Today we have Hillard, Charles A. Cleage‘s son giving testimony in step-mother Martha’s widow’s pension file.
18 February 1909
Athens, McMinn, Tenn.
Appeared: Hilyard Evans
I am 56 years old. Laborer. P.O. Athens, McMinn Co. Tenn. I am sometimes known as Hilyard Cleage, but I always sign my name Evans. Chas. A. Cleage was my father. My mother was Amy Cleage. My mother was Amy Cleage, my father’s first wife. I remember when my mother died. I was small. Mother died in Nov. 1859. She died Nov. 7, 1859. We have an old record of the birth of my brother Phillip and he was born April 8, 1859 and I remember that he lacked one day being seven months old when mother died.
About a year, or near as I can remember, after mother died father married Martha Keith. I think they were married the next summer after mother died. I did not see them married. I was living with my grandfather then, but I remember that my grandfather took me to where they were on the Sunday after they were married and I ate dinner with them. I never heard of my father being married except to my mother and to Martha. Martha, I remember was only a girl when she and father were married and I know she was never married before. I have lived with them and near them ever since they were married and I know that father and Martha lived together as man and wife until he died last June. They were never separated or divorced. She has never remarried since his death.
Yes, I was at my mother’s funeral and know she was dead before father and Martha were married.

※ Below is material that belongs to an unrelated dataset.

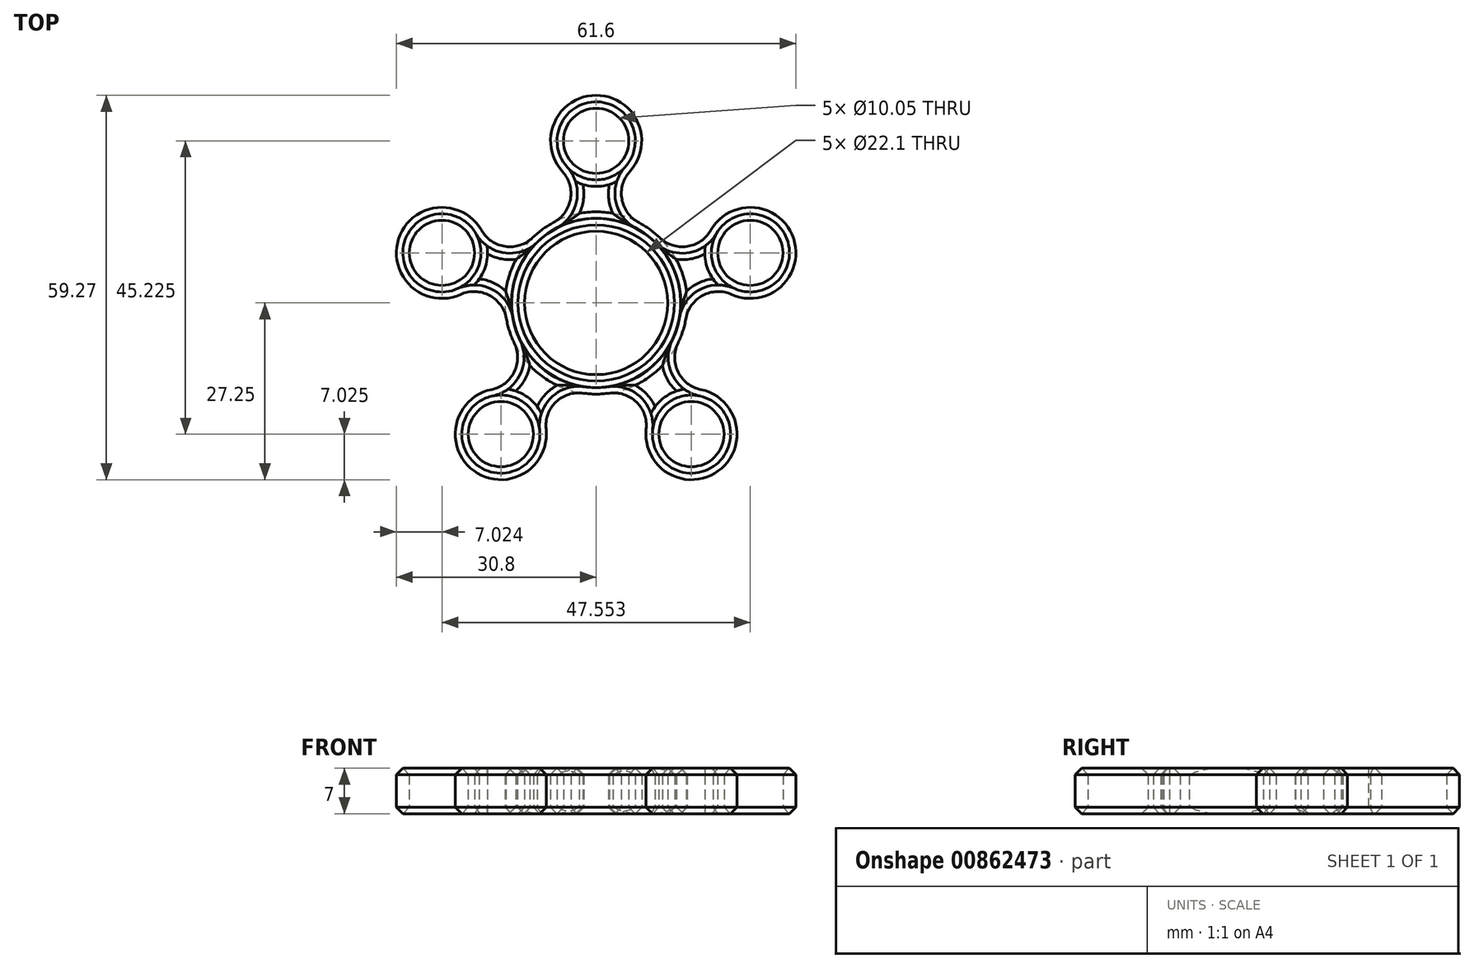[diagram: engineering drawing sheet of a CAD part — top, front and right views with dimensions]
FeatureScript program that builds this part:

I hear read my affidavits B.J. 4 and 6 signed Hilyard Evans and Hilyard Cleage and both are exact and were signed by me or rather sworn to by me and the two names are explained by the fact that I am sometimes known as Cleage but call myself Evans. Both statements are correct. I have no interest in this case. I cannot write. I have understood the questions asked me and have heard above read. I am correctly recorded.
Hilyard (his X mark) Evans
No other available.
People often think that enslaved people didn’t have surnames. They did. During slavery they might be used by the white community and then again, they might not. In some probate records the enslaved were differentiated by adding a last name if there were two people with the same first name.
After slavery people sometimes used the name of the last enslaver, or they might pick the name of a parent instead. This makes it difficult to trace families as people may use one name in the 1870 census and another in the 1880 census. Connections can be made if households remain together so first names can be checked from one census to the next.
Hillard (Hilyard) Evans was the son of Charles A. Cleage, whose mother was Julie Ann Evans. The children of Charles A. Cleage and his first wife Amy Cleage, went by the last name of “Evans”. The children from his second marriage went by Cleage. Hillard’s death record says “Cleage”. His wife’s says “Evans”.